> Task requirements:
Would you please return every line from the listing that contains the word "conforto"?
»»
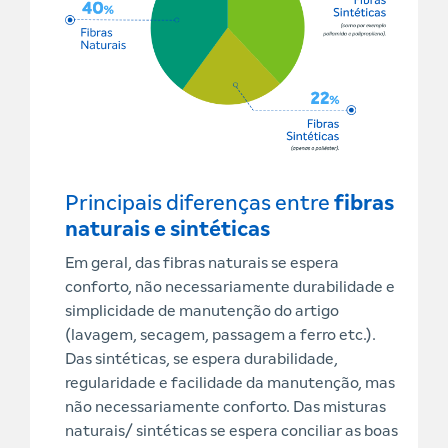
Principais diferenças entre
fibras
naturais e sintéticas
Em geral, das fibras naturais se espera
conforto, não necessariamente durabilidade e
simplicidade de manutenção do artigo
(lavagem, secagem, passagem a ferro etc.).
Das sintéticas, se espera durabilidade,
regularidade e facilidade da manutenção, mas
não necessariamente conforto. Das misturas
naturais/ sintéticas se espera conciliar as boas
««
> Solution to the exercise:
conforto, não necessariamente durabilidade e
não necessariamente conforto. Das misturas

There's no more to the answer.